* [Aufgabenstellung] Zitieren Sie aus dem Text über Begleiterkrankungen bei Suchterkrankungen die Passage, die mit den Worten „Komorbiditäten können in“ einsetzt und mit „Störung betroffen ist.“ schließt.

* [Textauszug]
* * * *

Wenn mehrere Erkrankungen aufeinandertreffen
Ein krankhaft hoher Substanzkonsum belastet Körper und Psyche auf mehreren Ebenen. So beeinflusst seine Wirkung zum Beispiel die Ausschüttung von Neurotransmittern und damit das empfindliche Gleichgewicht des zentralen Nervensystems, was den Betroffenen seelisch aus der Balance bringen kann. Als Folge entsteht ein erhöhtes Risiko für Störungen psychischer Art. Gleichzeitig müssen bei einem hohen Konsum von Alkohol, Medikamenten oder Drogen auch innere Organe wie die Leber Höchstleistungen erbringen, um die toxische Substanz abzubauen und aus dem Körper zu transportieren. Das kann zu diversen körperlichen Erkrankungen führen. Häufige Begleiterkrankungen körperlicher Natur sind unter anderem Diabetes, Bluthochdruck oder eine Lebererkrankungen. Unabhängig davon, ob es sich um eine physische oder psychiatrische Komorbidität handelt, müssen sowohl die Suchterkrankung als auch die Begleiterkrankung parallel behandelt werden, um die durch die Suchttherapie erreichte Abstinenz im Alltag dauerhaft zu stabilisieren.
Komorbiditäten können in körperliche und psychische Begleiterkrankungen unterteilt werden. Physische oder organische Erkrankungen sind zum Beispiel Herz-Kreislauf-Erkrankungen oder eine Fettleber. Zu den psychischen Störungen und Symptomen, die im Zusammenhang mit einer Alkohol-, Drogen- oder Medikamentensucht stehen, gehören depressive Störungen, Angst- und Panikstörungen, Persönlichkeitsstörungen oder auch psychotische Störungen. Statistiken zeigen, dass jeder dritte Patient, der unter einer Störung durch Substanzkonsum leidet, von mindestens einer weiteren psychischen Störung betroffen ist.

* * * *

* [Untersuchte Daten]
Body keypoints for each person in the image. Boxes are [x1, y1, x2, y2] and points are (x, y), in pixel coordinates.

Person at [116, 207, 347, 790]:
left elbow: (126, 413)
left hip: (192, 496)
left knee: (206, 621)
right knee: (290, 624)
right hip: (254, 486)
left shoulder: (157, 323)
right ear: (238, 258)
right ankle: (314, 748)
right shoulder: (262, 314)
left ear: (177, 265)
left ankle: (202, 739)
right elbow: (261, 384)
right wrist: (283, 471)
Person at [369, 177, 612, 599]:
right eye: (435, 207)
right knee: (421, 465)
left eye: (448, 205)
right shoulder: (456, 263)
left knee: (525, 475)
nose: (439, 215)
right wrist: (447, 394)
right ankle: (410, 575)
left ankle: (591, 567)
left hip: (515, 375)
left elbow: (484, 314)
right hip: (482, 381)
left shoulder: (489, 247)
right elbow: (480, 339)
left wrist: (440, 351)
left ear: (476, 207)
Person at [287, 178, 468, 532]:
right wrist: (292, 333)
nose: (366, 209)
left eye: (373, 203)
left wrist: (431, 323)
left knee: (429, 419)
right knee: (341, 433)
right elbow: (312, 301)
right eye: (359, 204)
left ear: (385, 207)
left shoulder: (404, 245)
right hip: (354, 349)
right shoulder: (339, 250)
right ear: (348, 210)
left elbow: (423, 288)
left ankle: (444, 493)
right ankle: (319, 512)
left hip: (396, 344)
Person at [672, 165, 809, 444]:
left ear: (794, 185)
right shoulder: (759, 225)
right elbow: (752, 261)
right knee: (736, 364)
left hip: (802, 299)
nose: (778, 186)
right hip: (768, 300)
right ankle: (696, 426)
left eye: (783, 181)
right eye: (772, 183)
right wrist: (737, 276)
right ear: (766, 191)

* * * *

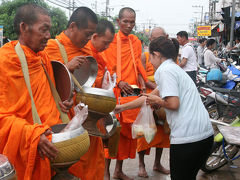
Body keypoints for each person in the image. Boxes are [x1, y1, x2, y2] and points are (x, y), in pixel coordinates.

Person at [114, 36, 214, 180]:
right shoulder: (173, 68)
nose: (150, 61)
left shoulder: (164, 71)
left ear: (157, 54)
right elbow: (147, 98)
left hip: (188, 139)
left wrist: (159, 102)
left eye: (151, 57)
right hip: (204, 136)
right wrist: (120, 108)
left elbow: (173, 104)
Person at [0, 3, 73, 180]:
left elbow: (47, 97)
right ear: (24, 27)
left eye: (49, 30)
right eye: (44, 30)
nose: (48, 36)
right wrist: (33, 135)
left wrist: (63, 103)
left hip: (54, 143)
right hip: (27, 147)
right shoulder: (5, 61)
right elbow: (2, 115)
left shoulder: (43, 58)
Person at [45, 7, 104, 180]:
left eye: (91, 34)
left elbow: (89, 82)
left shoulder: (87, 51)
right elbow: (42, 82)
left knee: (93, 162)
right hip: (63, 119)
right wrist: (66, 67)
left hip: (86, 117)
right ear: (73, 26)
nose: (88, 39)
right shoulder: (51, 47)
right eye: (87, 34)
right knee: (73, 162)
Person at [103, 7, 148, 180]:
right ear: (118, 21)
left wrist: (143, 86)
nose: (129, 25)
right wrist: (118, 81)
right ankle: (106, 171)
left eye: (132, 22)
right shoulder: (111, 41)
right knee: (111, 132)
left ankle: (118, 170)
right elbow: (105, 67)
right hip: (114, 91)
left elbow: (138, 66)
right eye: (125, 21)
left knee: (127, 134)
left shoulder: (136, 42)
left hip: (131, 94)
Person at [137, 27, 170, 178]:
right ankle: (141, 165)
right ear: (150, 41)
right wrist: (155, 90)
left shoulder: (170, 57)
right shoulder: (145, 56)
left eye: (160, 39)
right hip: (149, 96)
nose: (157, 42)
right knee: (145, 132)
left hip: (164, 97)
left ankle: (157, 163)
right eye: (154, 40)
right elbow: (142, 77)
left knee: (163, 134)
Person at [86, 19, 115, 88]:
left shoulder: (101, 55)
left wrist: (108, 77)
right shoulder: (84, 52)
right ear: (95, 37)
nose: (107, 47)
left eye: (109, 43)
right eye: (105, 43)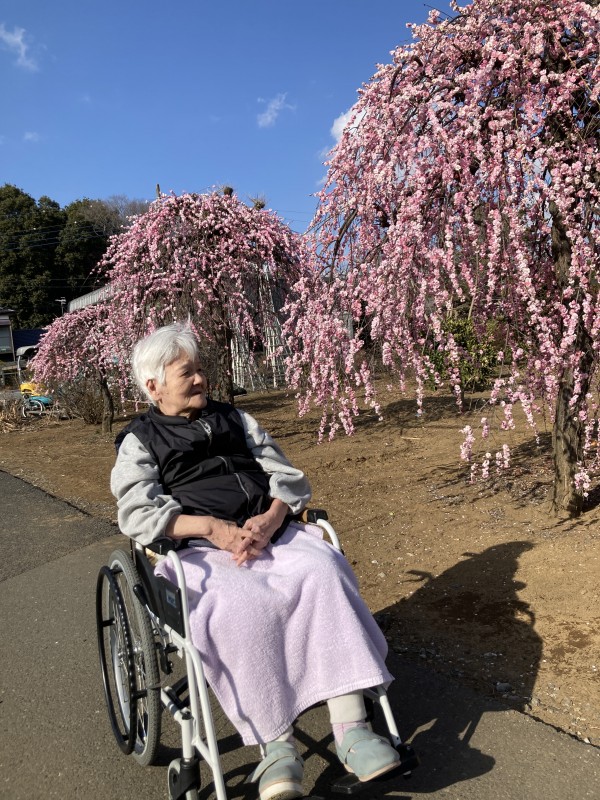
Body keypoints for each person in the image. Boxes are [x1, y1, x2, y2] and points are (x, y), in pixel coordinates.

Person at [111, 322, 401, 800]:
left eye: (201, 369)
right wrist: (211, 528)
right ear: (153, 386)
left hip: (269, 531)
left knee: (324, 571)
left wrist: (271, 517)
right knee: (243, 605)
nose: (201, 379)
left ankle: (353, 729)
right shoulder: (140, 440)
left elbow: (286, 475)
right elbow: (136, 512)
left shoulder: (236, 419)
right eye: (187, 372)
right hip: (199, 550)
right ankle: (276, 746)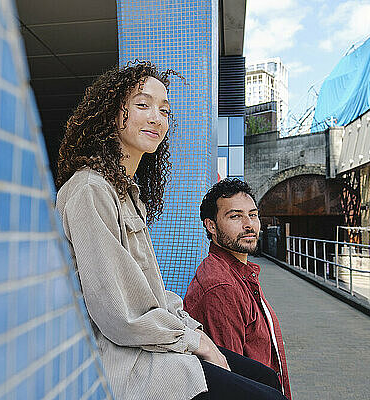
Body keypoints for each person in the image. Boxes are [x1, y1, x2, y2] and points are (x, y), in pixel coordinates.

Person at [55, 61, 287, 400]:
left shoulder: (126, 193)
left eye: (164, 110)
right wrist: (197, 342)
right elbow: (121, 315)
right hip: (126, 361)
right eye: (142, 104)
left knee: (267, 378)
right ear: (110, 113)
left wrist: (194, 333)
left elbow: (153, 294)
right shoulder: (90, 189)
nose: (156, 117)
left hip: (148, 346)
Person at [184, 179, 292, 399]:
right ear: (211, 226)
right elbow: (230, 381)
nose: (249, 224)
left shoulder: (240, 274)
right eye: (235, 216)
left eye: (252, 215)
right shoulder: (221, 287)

* * * *

* [Lösung der Aufgabe]
Komorbiditäten können in körperliche und psychische Begleiterkrankungen unterteilt werden. Physische oder organische Erkrankungen sind zum Beispiel Herz-Kreislauf-Erkrankungen oder eine Fettleber. Zu den psychischen Störungen und Symptomen, die im Zusammenhang mit einer Alkohol-, Drogen- oder Medikamentensucht stehen, gehören depressive Störungen, Angst- und Panikstörungen, Persönlichkeitsstörungen oder auch psychotische Störungen. Statistiken zeigen, dass jeder dritte Patient, der unter einer Störung durch Substanzkonsum leidet, von mindestens einer weiteren psychischen Störung betroffen ist.